BEGIN

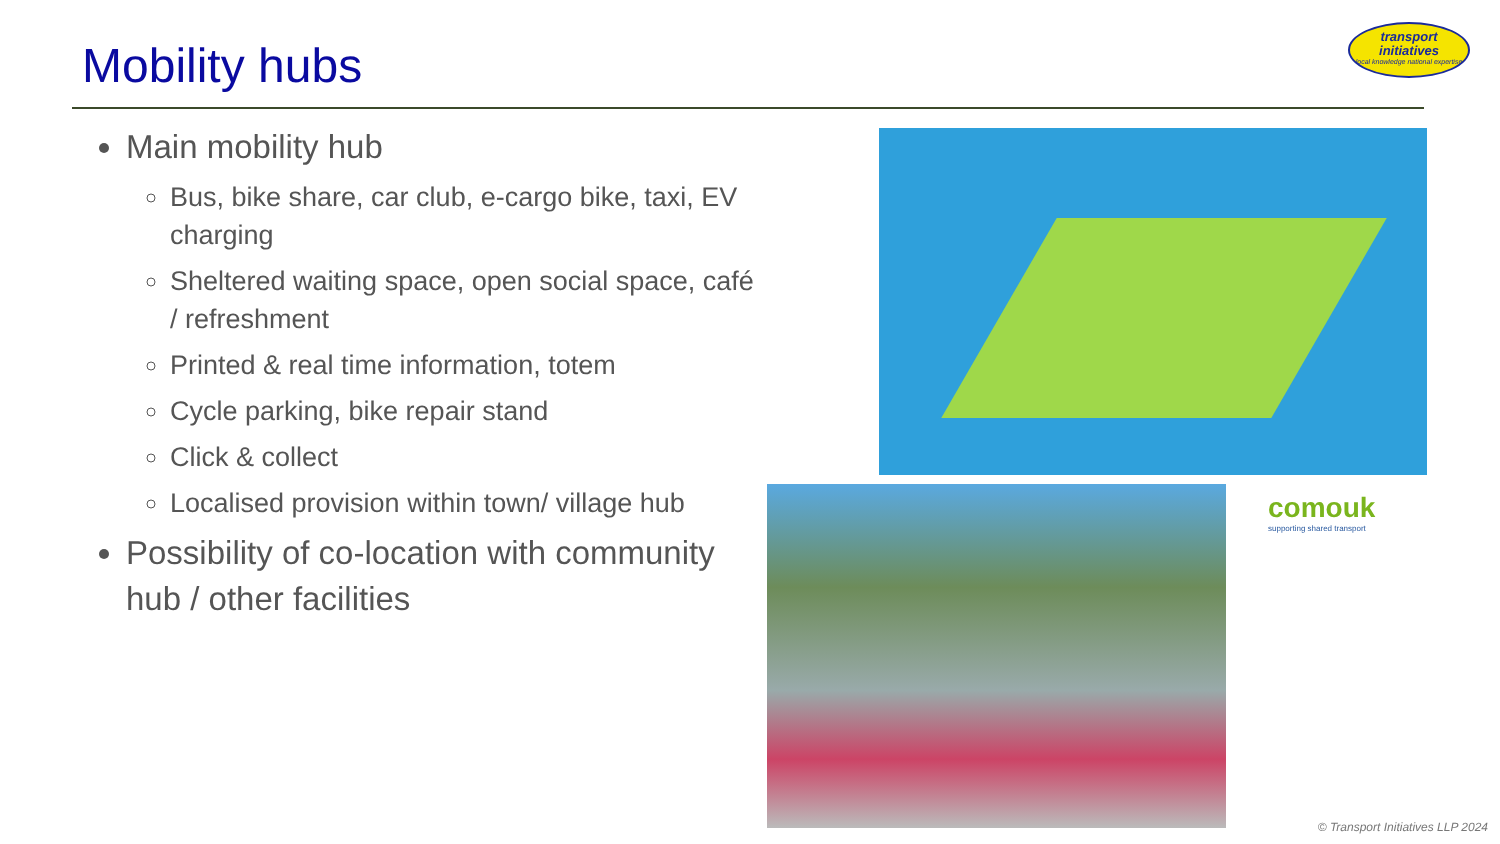Mobility hubs
transport initiatives
local knowledge national expertise
Main mobility hub
Bus, bike share, car club, e-cargo bike, taxi, EV charging
Sheltered waiting space, open social space, café / refreshment
Printed & real time information, totem
Cycle parking, bike repair stand
Click & collect
Localised provision within town/ village hub
Possibility of co-location with community hub / other facilities
comouk
supporting shared transport
© Transport Initiatives LLP 2024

END

What you will do:
Recopy the full listing exactly, passing over any picture.

Response below:
Mobility hubs
transport initiatives
local knowledge national expertise
Main mobility hub
Bus, bike share, car club, e-cargo bike, taxi, EV charging
Sheltered waiting space, open social space, café / refreshment
Printed & real time information, totem
Cycle parking, bike repair stand
Click & collect
Localised provision within town/ village hub
Possibility of co-location with community hub / other facilities
comouk
supporting shared transport
© Transport Initiatives LLP 2024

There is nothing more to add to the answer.